===== RECORDS FOR THIS TASK

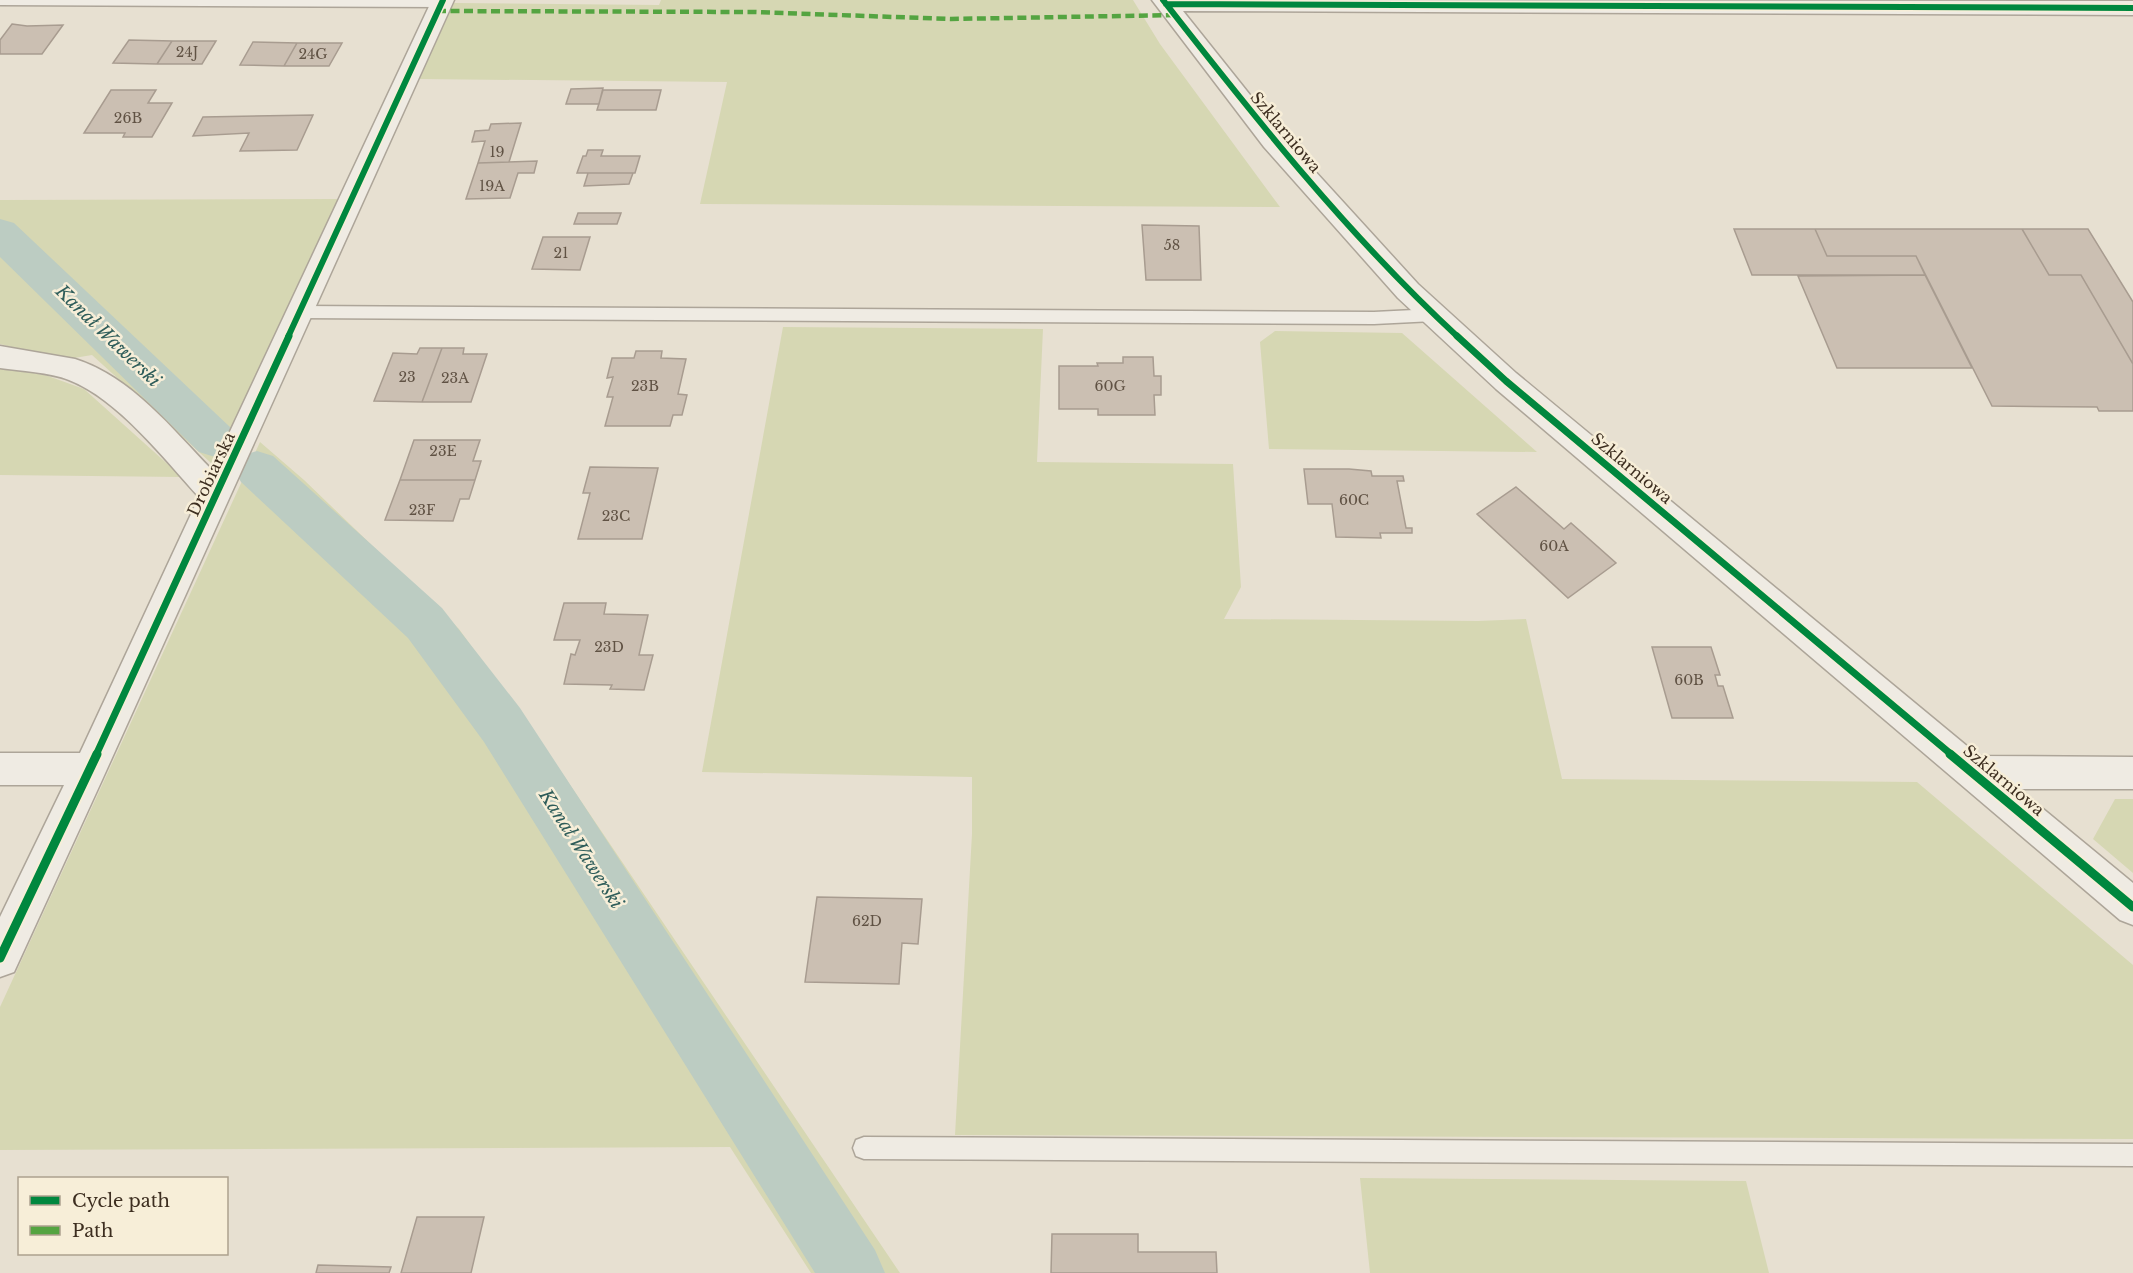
<svg xmlns="http://www.w3.org/2000/svg" width="2133" height="1273" font-family="'Libre Baskerville',serif">
  <rect width="100%" height="100%" fill="#e7e0d1"/>
  <path fill="#d6d7b3" d="M661,0H1133L1160,44L1280,207L700,204L727,82L419,79L454,3L659,5Z
    M341,199L229,432L211,463L92,355L62,360L0,344V200Z
    M783,327L1043,329L1037,462L1233,464L1241,587L1224,619L1478,621L1526,619L1562,779L1917,782L2133,965V1139L955,1135L972,834V777L702,772Z
    M1275,331L1402,333L1537,452L1269,449L1260,342Z
    M0,366L48,376L84,389L182,477L0,475Z
    M260,442L304,480L459,629L560,770L900,1273H811L730,1147L0,1150V1007Z
    M2115,799H2133V873L2093,839Z
    M1360,1178L1746,1181L1769,1273H1370Z"/>
  <g fill="none" stroke-linecap="round" stroke-linejoin="round">
    <path fill="#bcccc2" fill-rule="evenodd" d="M0,219L14,223L231,428L237,440L231,452L215,457L199,452L0,257Z
      M257,451L273,456L442,608L520,708L875,1250L885,1273H815L484,742L408,638L241,482L234,469L241,456Z"/>
  </g>
  <path fill="#cbbfb2" stroke="#a89c90" stroke-width="1.5" d="M12,24L27,26L63,25L42,54H0V40Z
    M129,40L172,41L157,64L113,63Z
    M172,41H216L202,64H157Z
    M253,42L297,43L284,66L240,65Z
    M297,43H342L329,66H284Z
    M603,88L599,104H566L571,89Z
    M111,90H156L148,103H172L152,137H123L125,133H84Z
    M603,90H661L656,110H597Z
    M313,115L297,150L240,151L249,133L193,136L203,117Z
    M521,123L509,162L478,163L485,141L472,142L475,131L489,130L491,124Z
    M588,150H603L601,156H640L635,173H577L583,156H586Z
    M537,161L534,173H518L510,198L466,199L478,163Z
    M588,173H633L629,184L584,186Z
    M578,213H621L617,224H574Z
    M1142,225L1199,226L1201,280H1146Z
    M1734,229H1815L1827,256H1916L1925,275H1752Z
    M1815,229H2022L2049,275H2081L2133,364V411H2099L2097,407L1992,406L1916,256H1827Z
    M2022,229H2088L2133,302V364L2081,275H2049Z
    M543,237H590L580,270L532,269Z
    M1925,275L1972,368H1837L1798,276Z
    M420,348H442L422,402L374,401L393,353L417,354Z
    M442,348H464L463,354H487L471,402H422Z
    M636,351H662L661,358L686,359L678,394L687,395L682,415H673L670,426H605L613,397H607L613,377L607,378L612,358H634Z
    M1123,357H1153L1154,376H1161V395H1154L1155,415H1098V409H1059V366H1098L1097,363H1123Z
    M414,440H480L473,461H481L475,480H400Z
    M590,467L658,468L642,539H578L590,493H583Z
    M1304,469H1349L1371,471L1372,476H1403L1404,481H1397L1406,528H1412V533H1380L1381,538L1336,537L1332,504H1308Z
    M400,480H475L469,499H460L453,521L385,520Z
    M1516,487L1564,529L1571,523L1616,563L1568,598L1477,514Z
    M564,603H606L604,614L648,615L639,655H653L644,690L610,689L612,685L564,684L571,654L575,655L580,640H554Z
    M1652,647H1711L1720,675H1715L1718,686H1723L1733,718H1672Z
    M817,897L922,899L918,944L902,943L899,984L805,982Z
    M417,1217H484L471,1273H401Z
    M1052,1234H1138V1252H1216L1217,1273H1051Z
    M318,1265L391,1267L389,1273H316Z"/>
  <g fill="none" stroke-linecap="round" stroke-linejoin="round">
    <g stroke="#ada599" stroke-width="3">
      <path id="service" d="M0,0H444L447,3L441,7L0,5Z
        M300,306L1374,312L1434,309L1439,311L1442,315L1439,319L1434,321L1374,324L300,318L295,316L292,312L295,308Z
        M864,1137L2133,1144V1166L864,1159L856,1156L853,1148L856,1140Z"/>
    </g>
    <g stroke="#ada599" stroke-width="3">
      <path id="minor" d="M432,0H454L102,780L14,972L0,977V917L64,785H0V753H80L199,497C164,459 118,399 69,380C50,372 20,371 0,368V346L75,359C132,377 172,429 212,470Z
        M1152,0L2133,1V15L1183,11L1282,135L1418,284L1516,373L1979,756L2133,757V789H2019L2133,883V925L2120,920L1496,389L1398,298L1264,147Z"/>
    </g>
    <use href="#service" fill="#efebe3" fill-rule="evenodd"/>
    <use href="#minor" fill="#efebe3" fill-rule="evenodd"/>
    <path stroke="#54a441" stroke-width="4.5" stroke-dasharray="9 4.5" stroke-linecap="butt" d="M437,11L754,12L951,19L1175,15"/>
    <g stroke="#f7eed8" stroke-width="9">
      <path id="cycleway-far2" d="M1163,0C1255,118 1348,235 1458,337
        M1166,4L2133,8
        M288,337L443,0"/>
    </g>
    <g stroke="#f7eed8" stroke-width="10">
      <path id="cycleway-far1" d="M1457,336L1506,381L1952,755
        M96,755L289,336"/>
    </g>
    <g stroke="#f7eed8" stroke-width="13">
      <path id="cycleway" d="M1950,754L2133,907
        M0,958L97,754"/>
    </g>
    <use href="#cycleway-far2" stroke="#00873e" stroke-width="6"/>
    <use href="#cycleway-far1" stroke="#00873e" stroke-width="7"/>
    <use href="#cycleway" stroke="#00873e" stroke-width="9"/>
  </g>
  <g text-anchor="middle" stroke-width="5" stroke-linejoin="round" paint-order="stroke">
    <g font-size="14" fill="#605244">
      <text x="187" y="57">24J</text>
      <text x="313" y="59">24G</text>
      <text x="128" y="123">26B</text>
      <text x="497" y="157">19</text>
      <text x="492" y="191">19A</text>
      <text x="1172" y="250">58</text>
      <text x="561" y="258">21</text>
      <text x="407" y="382">23</text>
      <text x="455" y="383">23A</text>
      <text x="645" y="391">23B</text>
      <text x="1110" y="391">60G</text>
      <text x="443" y="456">23E</text>
      <text x="1354" y="505">60C</text>
      <text x="422" y="515">23F</text>
      <text x="616" y="521">23C</text>
      <text x="1554" y="551">60A</text>
      <text x="609" y="652">23D</text>
      <text x="1689" y="685">60B</text>
      <text x="867" y="926">62D</text>
    </g>
    <g font-size="16" fill="#3d2e20" stroke="#f7eed8">
      <text transform="translate(1286 132) rotate(50)" y="6">Szklarniowa</text>
      <text transform="translate(1632 468) rotate(40)" y="6">Szklarniowa</text>
      <text transform="translate(211 474) rotate(-65)" y="6">Drobiarska</text>
      <text transform="translate(2004 780) rotate(40)" y="6">Szklarniowa</text>
    </g>
    <g font-size="18" font-style="italic" fill="#2f5d5a" stroke="#f7eed8">
      <text transform="translate(108 336) rotate(44)" y="6">Kanał Wawerski</text>
      <text transform="translate(581 849) rotate(57)" y="6">Kanał Wawerski</text>
    </g>
  </g>
  <rect x="18" y="1177" width="210" height="78" fill="#f7eed8" stroke="#ada18e" stroke-width="1.5"/>
  <rect x="30" y="1196" width="30" height="9" fill="#00873e" stroke="#ada18e" stroke-width="1.5"/>
  <text x="72" y="1207" font-size="18" fill="#3d2e20">Cycle path</text>
  <rect x="30" y="1226" width="30" height="9" fill="#54a441" stroke="#ada18e" stroke-width="1.5"/>
  <text x="72" y="1237" font-size="18" fill="#3d2e20">Path</text>
</svg>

==========

An exact copy of the records is required. Pictures do not belong in it.

<svg xmlns="http://www.w3.org/2000/svg" width="2133" height="1273" font-family="'Libre Baskerville',serif">
  <rect width="100%" height="100%" fill="#e7e0d1"/>
  <path fill="#d6d7b3" d="M661,0H1133L1160,44L1280,207L700,204L727,82L419,79L454,3L659,5Z
    M341,199L229,432L211,463L92,355L62,360L0,344V200Z
    M783,327L1043,329L1037,462L1233,464L1241,587L1224,619L1478,621L1526,619L1562,779L1917,782L2133,965V1139L955,1135L972,834V777L702,772Z
    M1275,331L1402,333L1537,452L1269,449L1260,342Z
    M0,366L48,376L84,389L182,477L0,475Z
    M260,442L304,480L459,629L560,770L900,1273H811L730,1147L0,1150V1007Z
    M2115,799H2133V873L2093,839Z
    M1360,1178L1746,1181L1769,1273H1370Z"/>
  <g fill="none" stroke-linecap="round" stroke-linejoin="round">
    <path fill="#bcccc2" fill-rule="evenodd" d="M0,219L14,223L231,428L237,440L231,452L215,457L199,452L0,257Z
      M257,451L273,456L442,608L520,708L875,1250L885,1273H815L484,742L408,638L241,482L234,469L241,456Z"/>
  </g>
  <path fill="#cbbfb2" stroke="#a89c90" stroke-width="1.5" d="M12,24L27,26L63,25L42,54H0V40Z
    M129,40L172,41L157,64L113,63Z
    M172,41H216L202,64H157Z
    M253,42L297,43L284,66L240,65Z
    M297,43H342L329,66H284Z
    M603,88L599,104H566L571,89Z
    M111,90H156L148,103H172L152,137H123L125,133H84Z
    M603,90H661L656,110H597Z
    M313,115L297,150L240,151L249,133L193,136L203,117Z
    M521,123L509,162L478,163L485,141L472,142L475,131L489,130L491,124Z
    M588,150H603L601,156H640L635,173H577L583,156H586Z
    M537,161L534,173H518L510,198L466,199L478,163Z
    M588,173H633L629,184L584,186Z
    M578,213H621L617,224H574Z
    M1142,225L1199,226L1201,280H1146Z
    M1734,229H1815L1827,256H1916L1925,275H1752Z
    M1815,229H2022L2049,275H2081L2133,364V411H2099L2097,407L1992,406L1916,256H1827Z
    M2022,229H2088L2133,302V364L2081,275H2049Z
    M543,237H590L580,270L532,269Z
    M1925,275L1972,368H1837L1798,276Z
    M420,348H442L422,402L374,401L393,353L417,354Z
    M442,348H464L463,354H487L471,402H422Z
    M636,351H662L661,358L686,359L678,394L687,395L682,415H673L670,426H605L613,397H607L613,377L607,378L612,358H634Z
    M1123,357H1153L1154,376H1161V395H1154L1155,415H1098V409H1059V366H1098L1097,363H1123Z
    M414,440H480L473,461H481L475,480H400Z
    M590,467L658,468L642,539H578L590,493H583Z
    M1304,469H1349L1371,471L1372,476H1403L1404,481H1397L1406,528H1412V533H1380L1381,538L1336,537L1332,504H1308Z
    M400,480H475L469,499H460L453,521L385,520Z
    M1516,487L1564,529L1571,523L1616,563L1568,598L1477,514Z
    M564,603H606L604,614L648,615L639,655H653L644,690L610,689L612,685L564,684L571,654L575,655L580,640H554Z
    M1652,647H1711L1720,675H1715L1718,686H1723L1733,718H1672Z
    M817,897L922,899L918,944L902,943L899,984L805,982Z
    M417,1217H484L471,1273H401Z
    M1052,1234H1138V1252H1216L1217,1273H1051Z
    M318,1265L391,1267L389,1273H316Z"/>
  <g fill="none" stroke-linecap="round" stroke-linejoin="round">
    <g stroke="#ada599" stroke-width="3">
      <path id="service" d="M0,0H444L447,3L441,7L0,5Z
        M300,306L1374,312L1434,309L1439,311L1442,315L1439,319L1434,321L1374,324L300,318L295,316L292,312L295,308Z
        M864,1137L2133,1144V1166L864,1159L856,1156L853,1148L856,1140Z"/>
    </g>
    <g stroke="#ada599" stroke-width="3">
      <path id="minor" d="M432,0H454L102,780L14,972L0,977V917L64,785H0V753H80L199,497C164,459 118,399 69,380C50,372 20,371 0,368V346L75,359C132,377 172,429 212,470Z
        M1152,0L2133,1V15L1183,11L1282,135L1418,284L1516,373L1979,756L2133,757V789H2019L2133,883V925L2120,920L1496,389L1398,298L1264,147Z"/>
    </g>
    <use href="#service" fill="#efebe3" fill-rule="evenodd"/>
    <use href="#minor" fill="#efebe3" fill-rule="evenodd"/>
    <path stroke="#54a441" stroke-width="4.5" stroke-dasharray="9 4.5" stroke-linecap="butt" d="M437,11L754,12L951,19L1175,15"/>
    <g stroke="#f7eed8" stroke-width="9">
      <path id="cycleway-far2" d="M1163,0C1255,118 1348,235 1458,337
        M1166,4L2133,8
        M288,337L443,0"/>
    </g>
    <g stroke="#f7eed8" stroke-width="10">
      <path id="cycleway-far1" d="M1457,336L1506,381L1952,755
        M96,755L289,336"/>
    </g>
    <g stroke="#f7eed8" stroke-width="13">
      <path id="cycleway" d="M1950,754L2133,907
        M0,958L97,754"/>
    </g>
    <use href="#cycleway-far2" stroke="#00873e" stroke-width="6"/>
    <use href="#cycleway-far1" stroke="#00873e" stroke-width="7"/>
    <use href="#cycleway" stroke="#00873e" stroke-width="9"/>
  </g>
  <g text-anchor="middle" stroke-width="5" stroke-linejoin="round" paint-order="stroke">
    <g font-size="14" fill="#605244">
      <text x="187" y="57">24J</text>
      <text x="313" y="59">24G</text>
      <text x="128" y="123">26B</text>
      <text x="497" y="157">19</text>
      <text x="492" y="191">19A</text>
      <text x="1172" y="250">58</text>
      <text x="561" y="258">21</text>
      <text x="407" y="382">23</text>
      <text x="455" y="383">23A</text>
      <text x="645" y="391">23B</text>
      <text x="1110" y="391">60G</text>
      <text x="443" y="456">23E</text>
      <text x="1354" y="505">60C</text>
      <text x="422" y="515">23F</text>
      <text x="616" y="521">23C</text>
      <text x="1554" y="551">60A</text>
      <text x="609" y="652">23D</text>
      <text x="1689" y="685">60B</text>
      <text x="867" y="926">62D</text>
    </g>
    <g font-size="16" fill="#3d2e20" stroke="#f7eed8">
      <text transform="translate(1286 132) rotate(50)" y="6">Szklarniowa</text>
      <text transform="translate(1632 468) rotate(40)" y="6">Szklarniowa</text>
      <text transform="translate(211 474) rotate(-65)" y="6">Drobiarska</text>
      <text transform="translate(2004 780) rotate(40)" y="6">Szklarniowa</text>
    </g>
    <g font-size="18" font-style="italic" fill="#2f5d5a" stroke="#f7eed8">
      <text transform="translate(108 336) rotate(44)" y="6">Kanał Wawerski</text>
      <text transform="translate(581 849) rotate(57)" y="6">Kanał Wawerski</text>
    </g>
  </g>
  <rect x="18" y="1177" width="210" height="78" fill="#f7eed8" stroke="#ada18e" stroke-width="1.5"/>
  <rect x="30" y="1196" width="30" height="9" fill="#00873e" stroke="#ada18e" stroke-width="1.5"/>
  <text x="72" y="1207" font-size="18" fill="#3d2e20">Cycle path</text>
  <rect x="30" y="1226" width="30" height="9" fill="#54a441" stroke="#ada18e" stroke-width="1.5"/>
  <text x="72" y="1237" font-size="18" fill="#3d2e20">Path</text>
</svg>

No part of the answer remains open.